● **Exercises to complete**
1. For the passage on spirit-baptism below, decide whether each statement agrees with it, answering yes or no and quoting the deciding words: (a) The author urges readers to skip the section that surveys the options. (b) Under one-stage views, spirit-baptism comes to all Christians at the moment of the new birth. (c) John Stott holds that spirit-baptism can be felt, heard or seen.
2. Please quote the passage on spirit-baptism below, beginning at the words "Because this question" and stopping after the words "taught in Scripture.".

● **Quoted text**
Begin

Because this question has been so misunderstood as well as divisive, I want to devote some energy in surveying the variety of options that have been suggested. I encourage you not to skip over this section, even though at first glance it may not seem to interest you. It is essential that we understand where Christians from a wide variety of traditions are coming from. Not only will it help us move closer to them in the bond of unity, but it will also sharpen our thinking as we try to determine which, if any, of these views is the one taught in Scripture.

 

A.        One-stage views

 

According to interpretations in this category, spirit-baptism is simultaneous with and essentially the same as regeneration and conversion. There is little variation among those who espouse this view. Spirit-baptism is understood as a phenomenon that comes to all Christians at the moment of the new birth. The only significant division among the proponents of this view concerns whether or not spirit-baptism is “experiential”.

 

1.         Some, such as British scholar and pastor John Stott (and American scholar Richard Gaffin), contend that spirit-baptism is non-experiential and occurs below the level of human consciousness. In other words, it really happens to you, but you can't feel it or hear it or see it.

End

● **Listed records**
Begin

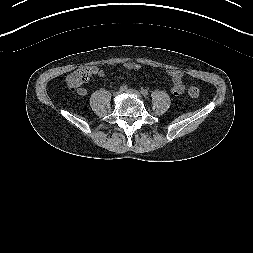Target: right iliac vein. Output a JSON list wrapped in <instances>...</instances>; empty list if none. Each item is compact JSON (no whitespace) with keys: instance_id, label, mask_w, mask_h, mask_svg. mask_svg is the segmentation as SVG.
Here are the masks:
<instances>
[{"instance_id":"obj_1","label":"right iliac vein","mask_w":253,"mask_h":253,"mask_svg":"<svg viewBox=\"0 0 253 253\" xmlns=\"http://www.w3.org/2000/svg\"><path fill=\"white\" fill-rule=\"evenodd\" d=\"M121 92L119 91V92H117L116 94H115V96H119V94H120Z\"/></svg>"}]
</instances>
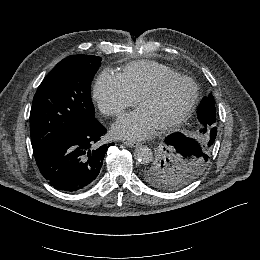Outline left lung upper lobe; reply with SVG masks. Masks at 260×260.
<instances>
[{
  "label": "left lung upper lobe",
  "instance_id": "left-lung-upper-lobe-1",
  "mask_svg": "<svg viewBox=\"0 0 260 260\" xmlns=\"http://www.w3.org/2000/svg\"><path fill=\"white\" fill-rule=\"evenodd\" d=\"M213 104V120L208 125L195 126L186 135L196 139L203 151L196 155H184L169 146L161 145L155 158L142 169V177L151 186L168 192L180 190L194 182L212 159L213 139L216 127V109L213 95L207 96ZM181 134V133H173Z\"/></svg>",
  "mask_w": 260,
  "mask_h": 260
}]
</instances>
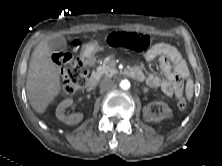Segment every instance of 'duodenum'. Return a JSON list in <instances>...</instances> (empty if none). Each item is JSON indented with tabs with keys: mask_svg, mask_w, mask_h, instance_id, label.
I'll use <instances>...</instances> for the list:
<instances>
[{
	"mask_svg": "<svg viewBox=\"0 0 222 166\" xmlns=\"http://www.w3.org/2000/svg\"><path fill=\"white\" fill-rule=\"evenodd\" d=\"M83 62L88 65V66H91L93 64V59L90 57V56H84L83 58ZM127 74L136 79V80H142L143 79V74L136 70V69H130L127 71ZM98 83V75L97 74H94L92 76H90L86 82V88L88 90H93L96 85Z\"/></svg>",
	"mask_w": 222,
	"mask_h": 166,
	"instance_id": "obj_1",
	"label": "duodenum"
}]
</instances>
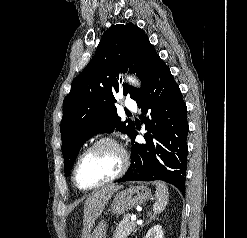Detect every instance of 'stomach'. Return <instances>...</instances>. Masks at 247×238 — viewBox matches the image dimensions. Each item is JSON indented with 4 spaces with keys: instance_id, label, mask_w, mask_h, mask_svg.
Returning a JSON list of instances; mask_svg holds the SVG:
<instances>
[{
    "instance_id": "obj_1",
    "label": "stomach",
    "mask_w": 247,
    "mask_h": 238,
    "mask_svg": "<svg viewBox=\"0 0 247 238\" xmlns=\"http://www.w3.org/2000/svg\"><path fill=\"white\" fill-rule=\"evenodd\" d=\"M151 197V190L145 185H134L114 196L111 204L113 214L121 215L137 205L145 203ZM106 226L103 221L94 229L90 238H106Z\"/></svg>"
}]
</instances>
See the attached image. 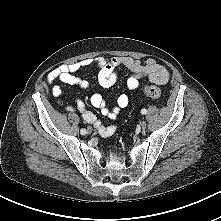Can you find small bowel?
Returning a JSON list of instances; mask_svg holds the SVG:
<instances>
[{
    "label": "small bowel",
    "mask_w": 221,
    "mask_h": 221,
    "mask_svg": "<svg viewBox=\"0 0 221 221\" xmlns=\"http://www.w3.org/2000/svg\"><path fill=\"white\" fill-rule=\"evenodd\" d=\"M123 66L131 72V76L126 81L127 89L134 91L139 86L141 78H147L149 81L162 85L166 84L170 79L168 69L159 64L155 59L148 58L144 62L134 59L130 56H119L106 59L104 57L87 58L76 61L70 64H63L52 70L47 76V82L52 85V94L60 101L62 95V87L57 81L70 85H79L82 88H88L89 82L85 79L79 78L75 75L79 70L87 67H94L98 70V81L102 87L108 88L112 86L117 80V69ZM90 103L93 107L99 109L102 115L111 120H115L119 112L127 107L129 98L126 94H121L116 100V105L110 109L103 97L99 93H94L90 97ZM68 111H78L83 120L88 124L94 126L97 132L103 137H109L116 131L114 124L105 126L97 119V117L88 109H86L84 102L77 99L73 106H64Z\"/></svg>",
    "instance_id": "obj_1"
}]
</instances>
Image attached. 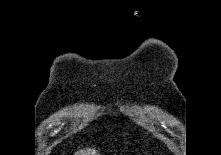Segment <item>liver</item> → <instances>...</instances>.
I'll return each mask as SVG.
<instances>
[{
	"label": "liver",
	"instance_id": "liver-1",
	"mask_svg": "<svg viewBox=\"0 0 221 155\" xmlns=\"http://www.w3.org/2000/svg\"><path fill=\"white\" fill-rule=\"evenodd\" d=\"M97 152L93 148H86L83 150H79L76 152L75 155H96Z\"/></svg>",
	"mask_w": 221,
	"mask_h": 155
}]
</instances>
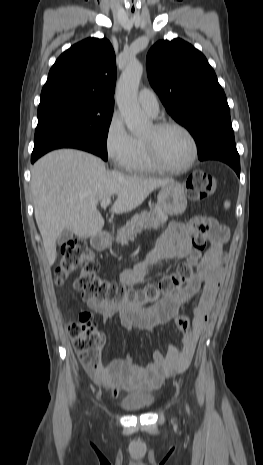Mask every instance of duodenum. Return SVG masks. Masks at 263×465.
Masks as SVG:
<instances>
[{
    "label": "duodenum",
    "instance_id": "duodenum-1",
    "mask_svg": "<svg viewBox=\"0 0 263 465\" xmlns=\"http://www.w3.org/2000/svg\"><path fill=\"white\" fill-rule=\"evenodd\" d=\"M109 238L105 234L97 235L92 240V245L96 250H103L107 247Z\"/></svg>",
    "mask_w": 263,
    "mask_h": 465
}]
</instances>
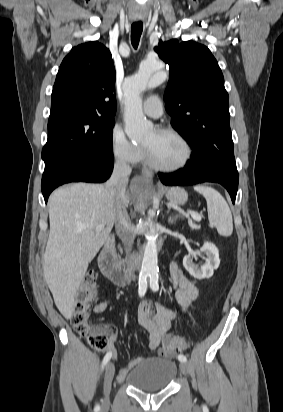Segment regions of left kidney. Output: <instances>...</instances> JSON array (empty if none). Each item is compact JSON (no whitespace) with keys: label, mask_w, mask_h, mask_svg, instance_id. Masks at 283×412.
I'll use <instances>...</instances> for the list:
<instances>
[{"label":"left kidney","mask_w":283,"mask_h":412,"mask_svg":"<svg viewBox=\"0 0 283 412\" xmlns=\"http://www.w3.org/2000/svg\"><path fill=\"white\" fill-rule=\"evenodd\" d=\"M199 253L206 255L205 263L201 267L194 264L193 256L191 255L183 258V266L194 278H209L213 275L214 270L219 267V251L214 244L205 242Z\"/></svg>","instance_id":"obj_1"}]
</instances>
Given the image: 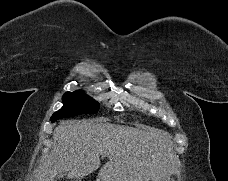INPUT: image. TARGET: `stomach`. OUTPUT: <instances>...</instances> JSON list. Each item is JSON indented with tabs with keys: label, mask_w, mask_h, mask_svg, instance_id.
<instances>
[{
	"label": "stomach",
	"mask_w": 228,
	"mask_h": 181,
	"mask_svg": "<svg viewBox=\"0 0 228 181\" xmlns=\"http://www.w3.org/2000/svg\"><path fill=\"white\" fill-rule=\"evenodd\" d=\"M167 181H175L173 175H170V177H168Z\"/></svg>",
	"instance_id": "1"
}]
</instances>
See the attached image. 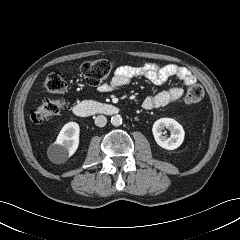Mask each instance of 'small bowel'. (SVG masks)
<instances>
[{
  "label": "small bowel",
  "mask_w": 240,
  "mask_h": 240,
  "mask_svg": "<svg viewBox=\"0 0 240 240\" xmlns=\"http://www.w3.org/2000/svg\"><path fill=\"white\" fill-rule=\"evenodd\" d=\"M135 77L145 78L155 85L164 84L171 77L178 78L186 86H192L197 82V78L183 66L148 62L140 66H119L113 77L108 82L101 84L98 90L104 93L111 92L116 88L127 85ZM182 95L183 89L180 86H171L156 95L146 97L142 102V108L152 110L164 107L178 101Z\"/></svg>",
  "instance_id": "c3829d8e"
}]
</instances>
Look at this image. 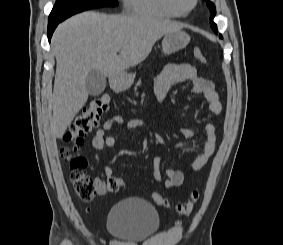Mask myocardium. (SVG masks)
Here are the masks:
<instances>
[{
	"mask_svg": "<svg viewBox=\"0 0 283 245\" xmlns=\"http://www.w3.org/2000/svg\"><path fill=\"white\" fill-rule=\"evenodd\" d=\"M177 7L180 12L184 15L189 14L197 5L198 0H176Z\"/></svg>",
	"mask_w": 283,
	"mask_h": 245,
	"instance_id": "1",
	"label": "myocardium"
}]
</instances>
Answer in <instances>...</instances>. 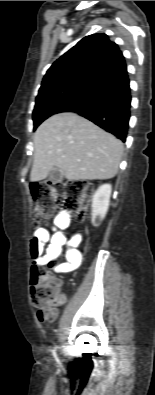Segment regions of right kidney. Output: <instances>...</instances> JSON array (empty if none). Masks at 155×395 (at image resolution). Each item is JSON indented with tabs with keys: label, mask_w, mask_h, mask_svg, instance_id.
<instances>
[{
	"label": "right kidney",
	"mask_w": 155,
	"mask_h": 395,
	"mask_svg": "<svg viewBox=\"0 0 155 395\" xmlns=\"http://www.w3.org/2000/svg\"><path fill=\"white\" fill-rule=\"evenodd\" d=\"M112 187L110 184L100 186L92 198V219L93 226L98 227L104 220L109 204Z\"/></svg>",
	"instance_id": "1"
}]
</instances>
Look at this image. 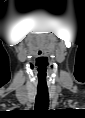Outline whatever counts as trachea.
I'll return each instance as SVG.
<instances>
[{
  "mask_svg": "<svg viewBox=\"0 0 85 118\" xmlns=\"http://www.w3.org/2000/svg\"><path fill=\"white\" fill-rule=\"evenodd\" d=\"M49 104V96L47 89H38L36 95L35 106L37 110H44Z\"/></svg>",
  "mask_w": 85,
  "mask_h": 118,
  "instance_id": "3493384b",
  "label": "trachea"
}]
</instances>
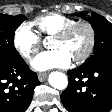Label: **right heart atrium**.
Segmentation results:
<instances>
[{"mask_svg": "<svg viewBox=\"0 0 112 112\" xmlns=\"http://www.w3.org/2000/svg\"><path fill=\"white\" fill-rule=\"evenodd\" d=\"M13 44L19 54L28 60L40 49L41 40L33 26L25 22L14 31Z\"/></svg>", "mask_w": 112, "mask_h": 112, "instance_id": "d8ad5b80", "label": "right heart atrium"}]
</instances>
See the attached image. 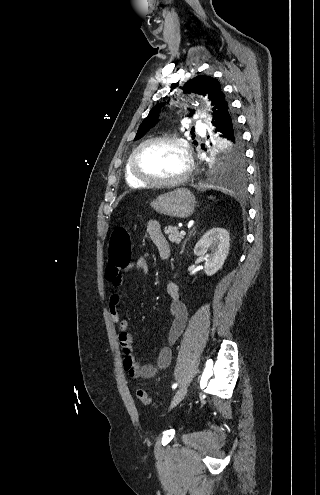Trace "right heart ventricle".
Wrapping results in <instances>:
<instances>
[{
  "label": "right heart ventricle",
  "instance_id": "e07e8e85",
  "mask_svg": "<svg viewBox=\"0 0 320 495\" xmlns=\"http://www.w3.org/2000/svg\"><path fill=\"white\" fill-rule=\"evenodd\" d=\"M129 161H130V156L126 161L125 168H124V176H125V180H126L127 184L133 188L145 187L146 185L144 183L138 181L136 178L133 177V175L130 171Z\"/></svg>",
  "mask_w": 320,
  "mask_h": 495
}]
</instances>
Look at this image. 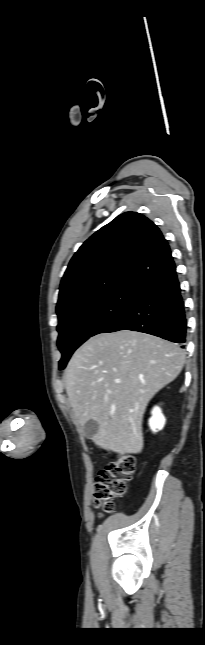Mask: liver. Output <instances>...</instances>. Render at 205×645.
<instances>
[{"label": "liver", "mask_w": 205, "mask_h": 645, "mask_svg": "<svg viewBox=\"0 0 205 645\" xmlns=\"http://www.w3.org/2000/svg\"><path fill=\"white\" fill-rule=\"evenodd\" d=\"M184 363L177 344L149 334L124 330L91 337L66 369V393L80 430L95 420L99 429L91 439L97 446L140 453L146 406Z\"/></svg>", "instance_id": "obj_1"}]
</instances>
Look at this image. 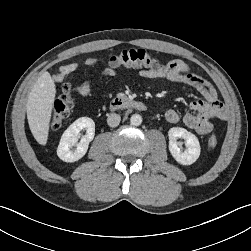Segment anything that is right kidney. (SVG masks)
Masks as SVG:
<instances>
[{
    "mask_svg": "<svg viewBox=\"0 0 251 251\" xmlns=\"http://www.w3.org/2000/svg\"><path fill=\"white\" fill-rule=\"evenodd\" d=\"M86 134L80 138V131ZM95 135V123L89 117H81L74 121L63 133L57 148L58 157L65 162H76L87 152L89 143Z\"/></svg>",
    "mask_w": 251,
    "mask_h": 251,
    "instance_id": "ca27d5eb",
    "label": "right kidney"
}]
</instances>
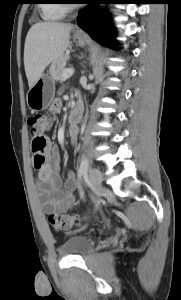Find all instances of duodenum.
I'll return each instance as SVG.
<instances>
[{
	"label": "duodenum",
	"instance_id": "obj_1",
	"mask_svg": "<svg viewBox=\"0 0 181 300\" xmlns=\"http://www.w3.org/2000/svg\"><path fill=\"white\" fill-rule=\"evenodd\" d=\"M83 114V102L77 100L70 115V127L75 129L80 121V118Z\"/></svg>",
	"mask_w": 181,
	"mask_h": 300
}]
</instances>
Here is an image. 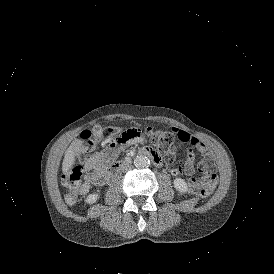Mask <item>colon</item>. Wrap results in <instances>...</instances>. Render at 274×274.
<instances>
[{
    "label": "colon",
    "instance_id": "5ec220e1",
    "mask_svg": "<svg viewBox=\"0 0 274 274\" xmlns=\"http://www.w3.org/2000/svg\"><path fill=\"white\" fill-rule=\"evenodd\" d=\"M144 131L112 128L102 131L101 136L112 142L117 147H121L126 144H138L139 140H144L145 136H147L155 146L160 158L169 156L174 157L171 154V151H175L178 147H181L182 141L177 140L176 135H170L165 128L158 130L148 126L144 129ZM99 135V133L94 134L95 137H98ZM76 138L78 142H89L91 137L89 133H78ZM80 152L81 145L78 146V150H74L73 155L75 156V160L71 162L69 166H65L64 169V185L66 192L65 202L68 205H75L77 203L78 183L82 177ZM189 192L199 198H206L210 195L207 187L201 181V178L194 180L189 184Z\"/></svg>",
    "mask_w": 274,
    "mask_h": 274
}]
</instances>
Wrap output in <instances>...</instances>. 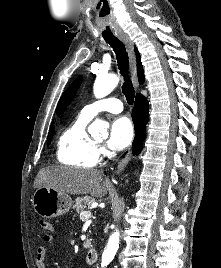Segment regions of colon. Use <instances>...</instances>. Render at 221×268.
Wrapping results in <instances>:
<instances>
[{
  "label": "colon",
  "instance_id": "obj_1",
  "mask_svg": "<svg viewBox=\"0 0 221 268\" xmlns=\"http://www.w3.org/2000/svg\"><path fill=\"white\" fill-rule=\"evenodd\" d=\"M40 226L46 232H50L52 230V228H53V225L47 220H41L40 221Z\"/></svg>",
  "mask_w": 221,
  "mask_h": 268
}]
</instances>
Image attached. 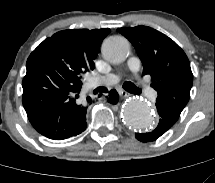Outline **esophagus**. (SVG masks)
I'll return each instance as SVG.
<instances>
[{"mask_svg": "<svg viewBox=\"0 0 215 183\" xmlns=\"http://www.w3.org/2000/svg\"><path fill=\"white\" fill-rule=\"evenodd\" d=\"M122 95H123L124 97H127V96H128V94H127V93H122Z\"/></svg>", "mask_w": 215, "mask_h": 183, "instance_id": "1", "label": "esophagus"}]
</instances>
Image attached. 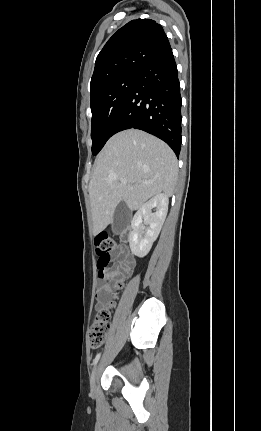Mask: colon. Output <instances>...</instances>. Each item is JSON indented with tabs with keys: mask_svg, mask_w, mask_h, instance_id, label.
Listing matches in <instances>:
<instances>
[{
	"mask_svg": "<svg viewBox=\"0 0 261 431\" xmlns=\"http://www.w3.org/2000/svg\"><path fill=\"white\" fill-rule=\"evenodd\" d=\"M96 254L98 256V273L103 274L104 269L112 261L118 245L115 240L107 234H99L95 238ZM122 281L119 279L114 287L121 288ZM110 330V312L108 309L100 310L94 317L88 332V342L92 348L100 347Z\"/></svg>",
	"mask_w": 261,
	"mask_h": 431,
	"instance_id": "colon-1",
	"label": "colon"
}]
</instances>
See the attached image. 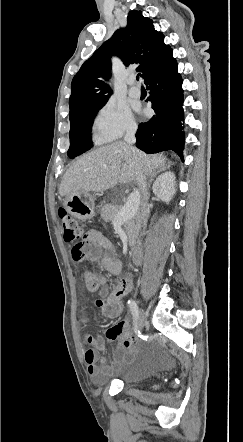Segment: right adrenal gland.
<instances>
[{
  "label": "right adrenal gland",
  "instance_id": "right-adrenal-gland-1",
  "mask_svg": "<svg viewBox=\"0 0 243 442\" xmlns=\"http://www.w3.org/2000/svg\"><path fill=\"white\" fill-rule=\"evenodd\" d=\"M170 166H171V163H168L166 166H164V167L161 168L159 171L153 173V174L150 176V178H149V182H148V187H147V190H148V191H149V189H150V186H151L152 181L154 180V177H155L159 172L164 171V170H166V169H169Z\"/></svg>",
  "mask_w": 243,
  "mask_h": 442
}]
</instances>
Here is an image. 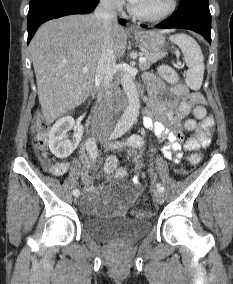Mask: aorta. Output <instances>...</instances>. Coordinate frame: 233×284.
I'll use <instances>...</instances> for the list:
<instances>
[{
    "label": "aorta",
    "mask_w": 233,
    "mask_h": 284,
    "mask_svg": "<svg viewBox=\"0 0 233 284\" xmlns=\"http://www.w3.org/2000/svg\"><path fill=\"white\" fill-rule=\"evenodd\" d=\"M121 84L123 91L126 94L128 105L118 121L117 126L121 129L128 130L137 120L140 109V100L133 78L128 73L122 74Z\"/></svg>",
    "instance_id": "762f6f07"
}]
</instances>
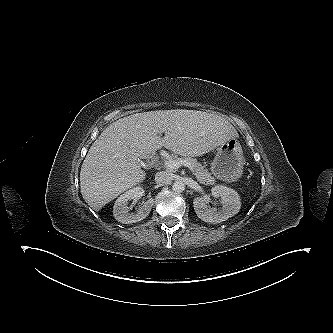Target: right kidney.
<instances>
[{
	"label": "right kidney",
	"instance_id": "right-kidney-1",
	"mask_svg": "<svg viewBox=\"0 0 333 333\" xmlns=\"http://www.w3.org/2000/svg\"><path fill=\"white\" fill-rule=\"evenodd\" d=\"M140 189L139 187H135L129 189L124 194L120 195V197L116 200L113 207V214L115 219L123 224H131L139 222L145 219L153 206V201L150 199L144 203L142 207H139L135 212H129V207L127 206L129 201L137 202L140 198Z\"/></svg>",
	"mask_w": 333,
	"mask_h": 333
}]
</instances>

End

● **Answers to the exercises**
1.
(a) No: "I encourage you not to skip over this section"
(b) Yes: "Spirit-baptism is understood as a phenomenon that comes to all Christians at the moment of the new birth."
(c) No: "contend that spirit-baptism is non-experiential and occurs below the level of human consciousness"

2.
Because this question has been so misunderstood as well as divisive, I want to devote some energy in surveying the variety of options that have been suggested. I encourage you not to skip over this section, even though at first glance it may not seem to interest you. It is essential that we understand where Christians from a wide variety of traditions are coming from. Not only will it help us move closer to them in the bond of unity, but it will also sharpen our thinking as we try to determine which, if any, of these views is the one taught in Scripture.